• Exercise instructions:
The full listing should be set down exactly as it reads.

== Segment start ==

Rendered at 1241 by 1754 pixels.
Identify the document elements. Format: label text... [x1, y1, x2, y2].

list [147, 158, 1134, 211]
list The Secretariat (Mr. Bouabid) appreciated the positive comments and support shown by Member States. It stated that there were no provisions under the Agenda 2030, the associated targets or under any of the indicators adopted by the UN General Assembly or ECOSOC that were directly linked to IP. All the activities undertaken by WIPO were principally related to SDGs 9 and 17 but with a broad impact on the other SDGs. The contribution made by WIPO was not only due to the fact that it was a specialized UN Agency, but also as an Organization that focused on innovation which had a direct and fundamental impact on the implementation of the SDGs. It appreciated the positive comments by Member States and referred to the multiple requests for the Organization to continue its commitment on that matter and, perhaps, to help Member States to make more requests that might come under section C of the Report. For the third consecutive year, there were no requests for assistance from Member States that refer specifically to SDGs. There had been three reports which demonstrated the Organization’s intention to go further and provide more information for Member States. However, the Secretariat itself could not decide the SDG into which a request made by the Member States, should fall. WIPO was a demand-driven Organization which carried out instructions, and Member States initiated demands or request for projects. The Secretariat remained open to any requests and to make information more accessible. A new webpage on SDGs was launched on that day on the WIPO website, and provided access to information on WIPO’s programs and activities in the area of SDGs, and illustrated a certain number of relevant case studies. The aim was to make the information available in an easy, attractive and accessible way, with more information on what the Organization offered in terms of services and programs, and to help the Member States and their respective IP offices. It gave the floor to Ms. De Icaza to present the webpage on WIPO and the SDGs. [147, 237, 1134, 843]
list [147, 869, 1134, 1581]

== Segment end ==

• Solution for this task:
Rendered at 1241 by 1754 pixels.
Identify the document elements. Format: label text... [x1, y1, x2, y2].

list [147, 158, 1134, 211]
list The Secretariat (Mr. Bouabid) appreciated the positive comments and support shown by Member States. It stated that there were no provisions under the Agenda 2030, the associated targets or under any of the indicators adopted by the UN General Assembly or ECOSOC that were directly linked to IP. All the activities undertaken by WIPO were principally related to SDGs 9 and 17 but with a broad impact on the other SDGs. The contribution made by WIPO was not only due to the fact that it was a specialized UN Agency, but also as an Organization that focused on innovation which had a direct and fundamental impact on the implementation of the SDGs. It appreciated the positive comments by Member States and referred to the multiple requests for the Organization to continue its commitment on that matter and, perhaps, to help Member States to make more requests that might come under section C of the Report. For the third consecutive year, there were no requests for assistance from Member States that refer specifically to SDGs. There had been three reports which demonstrated the Organization’s intention to go further and provide more information for Member States. However, the Secretariat itself could not decide the SDG into which a request made by the Member States, should fall. WIPO was a demand-driven Organization which carried out instructions, and Member States initiated demands or request for projects. The Secretariat remained open to any requests and to make information more accessible. A new webpage on SDGs was launched on that day on the WIPO website, and provided access to information on WIPO’s programs and activities in the area of SDGs, and illustrated a certain number of relevant case studies. The aim was to make the information available in an easy, attractive and accessible way, with more information on what the Organization offered in terms of services and programs, and to help the Member States and their respective IP offices. It gave the floor to Ms. De Icaza to present the webpage on WIPO and the SDGs. [147, 237, 1134, 843]
list [147, 869, 1134, 1581]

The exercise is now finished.